◆ JOB: What is needed here is an exact transcription of all the entries.

◆ PROVIDED RECORDS:
____________

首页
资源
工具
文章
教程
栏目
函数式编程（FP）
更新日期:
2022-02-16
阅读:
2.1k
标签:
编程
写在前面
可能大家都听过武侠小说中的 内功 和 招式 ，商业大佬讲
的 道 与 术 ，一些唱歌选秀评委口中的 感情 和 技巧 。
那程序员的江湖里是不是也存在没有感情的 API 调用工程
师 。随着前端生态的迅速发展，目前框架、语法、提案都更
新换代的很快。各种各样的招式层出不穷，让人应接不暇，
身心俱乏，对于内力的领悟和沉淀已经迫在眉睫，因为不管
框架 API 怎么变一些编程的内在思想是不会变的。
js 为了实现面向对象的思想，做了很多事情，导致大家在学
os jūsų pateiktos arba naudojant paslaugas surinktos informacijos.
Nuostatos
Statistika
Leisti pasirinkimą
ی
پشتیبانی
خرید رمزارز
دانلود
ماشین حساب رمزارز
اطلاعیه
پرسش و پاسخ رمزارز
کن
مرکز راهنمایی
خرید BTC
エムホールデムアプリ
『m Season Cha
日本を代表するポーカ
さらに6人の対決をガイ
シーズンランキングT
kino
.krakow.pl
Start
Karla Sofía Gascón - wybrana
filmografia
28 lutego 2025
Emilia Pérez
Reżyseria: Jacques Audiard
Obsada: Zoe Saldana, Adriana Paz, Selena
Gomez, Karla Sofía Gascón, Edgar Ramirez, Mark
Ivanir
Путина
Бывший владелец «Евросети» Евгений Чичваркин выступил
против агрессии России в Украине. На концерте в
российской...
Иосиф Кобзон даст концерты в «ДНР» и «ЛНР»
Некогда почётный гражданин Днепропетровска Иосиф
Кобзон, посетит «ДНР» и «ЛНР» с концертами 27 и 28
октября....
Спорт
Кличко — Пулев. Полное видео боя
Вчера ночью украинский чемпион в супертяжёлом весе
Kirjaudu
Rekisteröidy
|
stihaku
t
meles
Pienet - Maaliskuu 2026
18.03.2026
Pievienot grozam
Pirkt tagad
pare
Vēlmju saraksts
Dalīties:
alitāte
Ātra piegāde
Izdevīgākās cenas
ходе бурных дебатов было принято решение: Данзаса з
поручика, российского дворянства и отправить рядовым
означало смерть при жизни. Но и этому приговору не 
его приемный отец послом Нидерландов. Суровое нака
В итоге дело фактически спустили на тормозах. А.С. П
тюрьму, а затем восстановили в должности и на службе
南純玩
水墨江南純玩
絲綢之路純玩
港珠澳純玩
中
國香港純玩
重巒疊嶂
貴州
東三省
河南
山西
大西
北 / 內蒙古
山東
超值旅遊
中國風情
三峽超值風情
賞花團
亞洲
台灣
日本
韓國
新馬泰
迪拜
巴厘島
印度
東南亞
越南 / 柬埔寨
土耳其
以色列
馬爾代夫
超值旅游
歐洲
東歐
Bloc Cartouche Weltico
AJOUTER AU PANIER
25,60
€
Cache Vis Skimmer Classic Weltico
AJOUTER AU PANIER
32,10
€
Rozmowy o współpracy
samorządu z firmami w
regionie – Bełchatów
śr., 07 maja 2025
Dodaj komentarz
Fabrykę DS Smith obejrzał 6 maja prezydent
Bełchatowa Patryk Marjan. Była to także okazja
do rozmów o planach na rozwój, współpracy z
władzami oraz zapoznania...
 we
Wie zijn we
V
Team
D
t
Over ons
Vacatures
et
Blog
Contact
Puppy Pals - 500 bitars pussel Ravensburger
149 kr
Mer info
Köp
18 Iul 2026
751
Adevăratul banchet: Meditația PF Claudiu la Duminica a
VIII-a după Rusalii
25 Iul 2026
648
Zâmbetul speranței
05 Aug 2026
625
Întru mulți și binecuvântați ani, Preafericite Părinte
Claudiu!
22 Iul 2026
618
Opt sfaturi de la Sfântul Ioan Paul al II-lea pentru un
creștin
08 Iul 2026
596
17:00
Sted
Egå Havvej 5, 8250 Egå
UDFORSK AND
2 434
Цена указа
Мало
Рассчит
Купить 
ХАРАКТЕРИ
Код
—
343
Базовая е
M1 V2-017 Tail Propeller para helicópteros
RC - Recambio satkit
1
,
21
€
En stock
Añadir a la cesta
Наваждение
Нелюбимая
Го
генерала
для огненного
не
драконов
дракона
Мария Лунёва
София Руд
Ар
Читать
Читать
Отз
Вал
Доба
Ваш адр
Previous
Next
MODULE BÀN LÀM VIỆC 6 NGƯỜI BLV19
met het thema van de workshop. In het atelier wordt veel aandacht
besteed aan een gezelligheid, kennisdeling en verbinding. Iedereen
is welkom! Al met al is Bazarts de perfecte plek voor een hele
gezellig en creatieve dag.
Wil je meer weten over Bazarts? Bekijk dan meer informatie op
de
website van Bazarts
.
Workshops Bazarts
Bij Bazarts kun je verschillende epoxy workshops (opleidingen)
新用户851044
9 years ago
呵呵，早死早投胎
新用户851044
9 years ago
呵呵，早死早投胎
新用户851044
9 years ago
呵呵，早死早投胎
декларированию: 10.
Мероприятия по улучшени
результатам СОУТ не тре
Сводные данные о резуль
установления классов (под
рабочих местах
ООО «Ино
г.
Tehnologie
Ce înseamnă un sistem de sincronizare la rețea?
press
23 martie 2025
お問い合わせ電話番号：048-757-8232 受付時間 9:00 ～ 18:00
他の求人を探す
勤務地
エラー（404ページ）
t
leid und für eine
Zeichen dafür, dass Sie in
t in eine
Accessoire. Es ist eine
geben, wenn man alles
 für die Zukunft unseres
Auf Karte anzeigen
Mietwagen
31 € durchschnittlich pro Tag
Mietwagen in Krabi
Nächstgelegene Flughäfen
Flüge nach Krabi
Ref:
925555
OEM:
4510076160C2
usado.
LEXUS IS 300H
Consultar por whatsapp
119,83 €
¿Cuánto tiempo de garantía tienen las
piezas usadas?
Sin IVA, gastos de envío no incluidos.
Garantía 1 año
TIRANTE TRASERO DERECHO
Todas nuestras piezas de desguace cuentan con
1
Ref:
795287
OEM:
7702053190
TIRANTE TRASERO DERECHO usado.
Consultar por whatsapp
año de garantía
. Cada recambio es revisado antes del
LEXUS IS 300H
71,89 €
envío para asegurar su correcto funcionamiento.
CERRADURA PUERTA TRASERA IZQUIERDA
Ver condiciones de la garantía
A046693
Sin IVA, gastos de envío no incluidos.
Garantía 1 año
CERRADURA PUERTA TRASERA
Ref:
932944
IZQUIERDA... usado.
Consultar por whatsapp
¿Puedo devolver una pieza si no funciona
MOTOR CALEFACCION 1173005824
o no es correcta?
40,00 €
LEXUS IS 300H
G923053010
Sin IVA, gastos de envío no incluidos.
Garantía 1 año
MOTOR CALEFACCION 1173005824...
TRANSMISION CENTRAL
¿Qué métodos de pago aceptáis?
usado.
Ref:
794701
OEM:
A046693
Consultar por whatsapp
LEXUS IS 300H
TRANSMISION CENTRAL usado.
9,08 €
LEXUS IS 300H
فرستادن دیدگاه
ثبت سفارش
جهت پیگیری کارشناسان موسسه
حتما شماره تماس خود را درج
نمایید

____________

◆ EXERCISE ANSWER:
首页
资源
工具
文章
教程
栏目
函数式编程（FP）
更新日期:
2022-02-16
阅读:
2.1k
标签:
编程
写在前面
可能大家都听过武侠小说中的 内功 和 招式 ，商业大佬讲
的 道 与 术 ，一些唱歌选秀评委口中的 感情 和 技巧 。
那程序员的江湖里是不是也存在没有感情的 API 调用工程
师 。随着前端生态的迅速发展，目前框架、语法、提案都更
新换代的很快。各种各样的招式层出不穷，让人应接不暇，
身心俱乏，对于内力的领悟和沉淀已经迫在眉睫，因为不管
框架 API 怎么变一些编程的内在思想是不会变的。
js 为了实现面向对象的思想，做了很多事情，导致大家在学
os jūsų pateiktos arba naudojant paslaugas surinktos informacijos.
Nuostatos
Statistika
Leisti pasirinkimą
ی
پشتیبانی
خرید رمزارز
دانلود
ماشین حساب رمزارز
اطلاعیه
پرسش و پاسخ رمزارز
کن
مرکز راهنمایی
خرید BTC
エムホールデムアプリ
『m Season Cha
日本を代表するポーカ
さらに6人の対決をガイ
シーズンランキングT
kino
.krakow.pl
Start
Karla Sofía Gascón - wybrana
filmografia
28 lutego 2025
Emilia Pérez
Reżyseria: Jacques Audiard
Obsada: Zoe Saldana, Adriana Paz, Selena
Gomez, Karla Sofía Gascón, Edgar Ramirez, Mark
Ivanir
Путина
Бывший владелец «Евросети» Евгений Чичваркин выступил
против агрессии России в Украине. На концерте в
российской...
Иосиф Кобзон даст концерты в «ДНР» и «ЛНР»
Некогда почётный гражданин Днепропетровска Иосиф
Кобзон, посетит «ДНР» и «ЛНР» с концертами 27 и 28
октября....
Спорт
Кличко — Пулев. Полное видео боя
Вчера ночью украинский чемпион в супертяжёлом весе
Kirjaudu
Rekisteröidy
|
stihaku
t
meles
Pienet - Maaliskuu 2026
18.03.2026
Pievienot grozam
Pirkt tagad
pare
Vēlmju saraksts
Dalīties:
alitāte
Ātra piegāde
Izdevīgākās cenas
ходе бурных дебатов было принято решение: Данзаса з
поручика, российского дворянства и отправить рядовым
означало смерть при жизни. Но и этому приговору не 
его приемный отец послом Нидерландов. Суровое нака
В итоге дело фактически спустили на тормозах. А.С. П
тюрьму, а затем восстановили в должности и на службе
南純玩
水墨江南純玩
絲綢之路純玩
港珠澳純玩
中
國香港純玩
重巒疊嶂
貴州
東三省
河南
山西
大西
北 / 內蒙古
山東
超值旅遊
中國風情
三峽超值風情
賞花團
亞洲
台灣
日本
韓國
新馬泰
迪拜
巴厘島
印度
東南亞
越南 / 柬埔寨
土耳其
以色列
馬爾代夫
超值旅游
歐洲
東歐
Bloc Cartouche Weltico
AJOUTER AU PANIER
25,60
€
Cache Vis Skimmer Classic Weltico
AJOUTER AU PANIER
32,10
€
Rozmowy o współpracy
samorządu z firmami w
regionie – Bełchatów
śr., 07 maja 2025
Dodaj komentarz
Fabrykę DS Smith obejrzał 6 maja prezydent
Bełchatowa Patryk Marjan. Była to także okazja
do rozmów o planach na rozwój, współpracy z
władzami oraz zapoznania...
 we
Wie zijn we
V
Team
D
t
Over ons
Vacatures
et
Blog
Contact
Puppy Pals - 500 bitars pussel Ravensburger
149 kr
Mer info
Köp
18 Iul 2026
751
Adevăratul banchet: Meditația PF Claudiu la Duminica a
VIII-a după Rusalii
25 Iul 2026
648
Zâmbetul speranței
05 Aug 2026
625
Întru mulți și binecuvântați ani, Preafericite Părinte
Claudiu!
22 Iul 2026
618
Opt sfaturi de la Sfântul Ioan Paul al II-lea pentru un
creștin
08 Iul 2026
596
17:00
Sted
Egå Havvej 5, 8250 Egå
UDFORSK AND
2 434
Цена указа
Мало
Рассчит
Купить 
ХАРАКТЕРИ
Код
—
343
Базовая е
M1 V2-017 Tail Propeller para helicópteros
RC - Recambio satkit
1
,
21
€
En stock
Añadir a la cesta
Наваждение
Нелюбимая
Го
генерала
для огненного
не
драконов
дракона
Мария Лунёва
София Руд
Ар
Читать
Читать
Отз
Вал
Доба
Ваш адр
Previous
Next
MODULE BÀN LÀM VIỆC 6 NGƯỜI BLV19
met het thema van de workshop. In het atelier wordt veel aandacht
besteed aan een gezelligheid, kennisdeling en verbinding. Iedereen
is welkom! Al met al is Bazarts de perfecte plek voor een hele
gezellig en creatieve dag.
Wil je meer weten over Bazarts? Bekijk dan meer informatie op
de
website van Bazarts
.
Workshops Bazarts
Bij Bazarts kun je verschillende epoxy workshops (opleidingen)
新用户851044
9 years ago
呵呵，早死早投胎
新用户851044
9 years ago
呵呵，早死早投胎
新用户851044
9 years ago
呵呵，早死早投胎
декларированию: 10.
Мероприятия по улучшени
результатам СОУТ не тре
Сводные данные о резуль
установления классов (под
рабочих местах
ООО «Ино
г.
Tehnologie
Ce înseamnă un sistem de sincronizare la rețea?
press
23 martie 2025
お問い合わせ電話番号：048-757-8232 受付時間 9:00 ～ 18:00
他の求人を探す
勤務地
エラー（404ページ）
t
leid und für eine
Zeichen dafür, dass Sie in
t in eine
Accessoire. Es ist eine
geben, wenn man alles
 für die Zukunft unseres
Auf Karte anzeigen
Mietwagen
31 € durchschnittlich pro Tag
Mietwagen in Krabi
Nächstgelegene Flughäfen
Flüge nach Krabi
Ref:
925555
OEM:
4510076160C2
usado.
LEXUS IS 300H
Consultar por whatsapp
119,83 €
¿Cuánto tiempo de garantía tienen las
piezas usadas?
Sin IVA, gastos de envío no incluidos.
Garantía 1 año
TIRANTE TRASERO DERECHO
Todas nuestras piezas de desguace cuentan con
1
Ref:
795287
OEM:
7702053190
TIRANTE TRASERO DERECHO usado.
Consultar por whatsapp
año de garantía
. Cada recambio es revisado antes del
LEXUS IS 300H
71,89 €
envío para asegurar su correcto funcionamiento.
CERRADURA PUERTA TRASERA IZQUIERDA
Ver condiciones de la garantía
A046693
Sin IVA, gastos de envío no incluidos.
Garantía 1 año
CERRADURA PUERTA TRASERA
Ref:
932944
IZQUIERDA... usado.
Consultar por whatsapp
¿Puedo devolver una pieza si no funciona
MOTOR CALEFACCION 1173005824
o no es correcta?
40,00 €
LEXUS IS 300H
G923053010
Sin IVA, gastos de envío no incluidos.
Garantía 1 año
MOTOR CALEFACCION 1173005824...
TRANSMISION CENTRAL
¿Qué métodos de pago aceptáis?
usado.
Ref:
794701
OEM:
A046693
Consultar por whatsapp
LEXUS IS 300H
TRANSMISION CENTRAL usado.
9,08 €
LEXUS IS 300H
فرستادن دیدگاه
ثبت سفارش
جهت پیگیری کارشناسان موسسه
حتما شماره تماس خود را درج
نمایید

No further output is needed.